Reflections on Christian Scholarship

One of our chief goals is to integrate our biblical and academic perspectives on life. If you think it’s hard as an undergrad, just wait for grad school!

To help you out, Leader U has a special set of articles related to Christian scholarship.

Some that caught my eye:

Check out On Integrating Your Faith for a brief set of relections on combining your scholarship and spirituality. I liked the innovated idea of tithing your research.

I was also struck by The Calling of a Christian Professor (meaning a Christian professor at a secular school). If that’s what God is calling you to do, check it out!

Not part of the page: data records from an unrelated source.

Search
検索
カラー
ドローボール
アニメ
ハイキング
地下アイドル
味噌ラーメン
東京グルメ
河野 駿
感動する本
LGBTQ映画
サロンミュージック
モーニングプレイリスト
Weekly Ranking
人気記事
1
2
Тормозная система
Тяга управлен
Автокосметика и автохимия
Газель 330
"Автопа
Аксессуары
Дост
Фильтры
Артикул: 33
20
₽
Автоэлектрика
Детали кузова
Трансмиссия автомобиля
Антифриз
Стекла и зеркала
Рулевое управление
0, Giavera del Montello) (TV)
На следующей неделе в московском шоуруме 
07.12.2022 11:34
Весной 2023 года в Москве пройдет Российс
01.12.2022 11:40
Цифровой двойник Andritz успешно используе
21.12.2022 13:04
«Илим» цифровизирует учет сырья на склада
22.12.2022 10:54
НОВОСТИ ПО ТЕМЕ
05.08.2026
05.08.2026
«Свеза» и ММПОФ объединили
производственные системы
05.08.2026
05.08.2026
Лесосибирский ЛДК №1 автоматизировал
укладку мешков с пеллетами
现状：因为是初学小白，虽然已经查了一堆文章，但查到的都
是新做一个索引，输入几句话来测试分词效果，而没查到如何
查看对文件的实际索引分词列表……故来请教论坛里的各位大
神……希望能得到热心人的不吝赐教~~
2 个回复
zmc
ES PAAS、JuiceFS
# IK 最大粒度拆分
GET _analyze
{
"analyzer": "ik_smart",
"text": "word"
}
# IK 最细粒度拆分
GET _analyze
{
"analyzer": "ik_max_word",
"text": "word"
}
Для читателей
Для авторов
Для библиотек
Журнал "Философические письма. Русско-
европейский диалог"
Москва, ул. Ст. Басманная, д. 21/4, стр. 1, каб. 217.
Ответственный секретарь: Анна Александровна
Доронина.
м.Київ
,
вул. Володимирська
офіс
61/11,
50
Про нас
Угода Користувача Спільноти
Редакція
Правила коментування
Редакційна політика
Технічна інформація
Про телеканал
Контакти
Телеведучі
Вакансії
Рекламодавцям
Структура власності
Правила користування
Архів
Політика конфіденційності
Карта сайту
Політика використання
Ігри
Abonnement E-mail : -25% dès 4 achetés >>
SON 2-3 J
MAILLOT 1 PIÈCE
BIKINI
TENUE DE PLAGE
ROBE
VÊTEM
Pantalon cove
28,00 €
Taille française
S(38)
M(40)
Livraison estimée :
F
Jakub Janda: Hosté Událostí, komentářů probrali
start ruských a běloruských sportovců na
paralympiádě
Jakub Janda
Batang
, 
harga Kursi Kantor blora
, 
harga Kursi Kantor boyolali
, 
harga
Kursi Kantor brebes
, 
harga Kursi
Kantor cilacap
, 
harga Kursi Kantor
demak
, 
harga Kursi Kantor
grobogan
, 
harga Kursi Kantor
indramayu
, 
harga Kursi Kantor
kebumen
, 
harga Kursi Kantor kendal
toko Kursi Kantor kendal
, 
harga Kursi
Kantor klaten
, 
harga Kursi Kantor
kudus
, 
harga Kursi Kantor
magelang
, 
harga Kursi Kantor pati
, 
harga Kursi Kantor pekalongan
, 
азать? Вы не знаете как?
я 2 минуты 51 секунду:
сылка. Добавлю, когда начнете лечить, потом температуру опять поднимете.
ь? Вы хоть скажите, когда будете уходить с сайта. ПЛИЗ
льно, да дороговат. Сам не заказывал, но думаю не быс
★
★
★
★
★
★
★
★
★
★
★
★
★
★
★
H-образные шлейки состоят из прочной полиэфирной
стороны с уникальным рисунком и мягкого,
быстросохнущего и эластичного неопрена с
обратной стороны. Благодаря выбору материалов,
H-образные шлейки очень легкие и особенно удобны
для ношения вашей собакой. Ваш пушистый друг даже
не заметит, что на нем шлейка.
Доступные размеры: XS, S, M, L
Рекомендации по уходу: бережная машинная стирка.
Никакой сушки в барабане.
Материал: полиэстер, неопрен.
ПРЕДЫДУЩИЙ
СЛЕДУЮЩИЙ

Also consider The Outrageous Idea of Christian Scholarship. George Marsden argues that “Christian perspectives should make at least as much difference as feminist perspectives.” Hear, hear!

Finally, you might want to check out Toward Integrating Your Life and Work for a challenge towards viewing scholarship as a vocation that matters to God.

Dogs Can Do Math

This is sort of an offbeat post that caught my eye: dogs have rudimentary math abilities (CNN).

That’s right: Fido knows the difference between one and two. The research will be published in an upcoming issue of Animal Cognition final fantasy vii advent children divx download . For more details, check out the report on New Scientist.